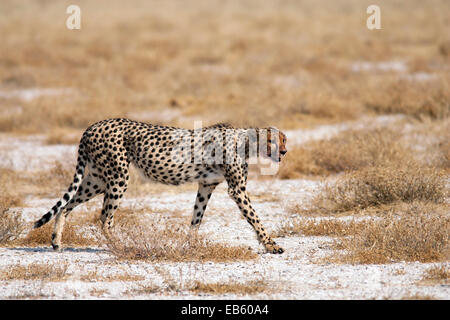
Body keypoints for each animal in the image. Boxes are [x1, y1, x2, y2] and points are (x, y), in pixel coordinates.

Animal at [35, 117, 288, 252]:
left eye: (284, 140)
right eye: (273, 141)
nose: (285, 152)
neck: (245, 141)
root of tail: (92, 126)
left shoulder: (206, 186)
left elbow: (196, 217)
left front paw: (191, 244)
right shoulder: (237, 190)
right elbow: (255, 218)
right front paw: (271, 245)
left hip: (97, 178)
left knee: (66, 206)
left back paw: (56, 241)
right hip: (118, 178)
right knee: (105, 218)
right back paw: (121, 246)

## PROBLEM DETAILS
Return each entry exactly as it stands above, apart from any images.

## RESPONSE
Body keypoints for each animal in the image. Boxes are [x1, y1, x2, y2] and points are (x, y), in pixel coordinates.

Animal at [35, 117, 288, 252]:
left eye: (284, 140)
right eye: (273, 141)
nose: (285, 152)
neck: (245, 141)
root of tail: (92, 126)
left shoulder: (206, 186)
left elbow: (196, 217)
left front paw: (191, 244)
right shoulder: (237, 190)
right elbow: (255, 218)
right front paw: (271, 245)
left hip: (97, 178)
left knee: (66, 206)
left back paw: (56, 241)
right hip: (118, 178)
right knee: (105, 218)
right back paw: (121, 246)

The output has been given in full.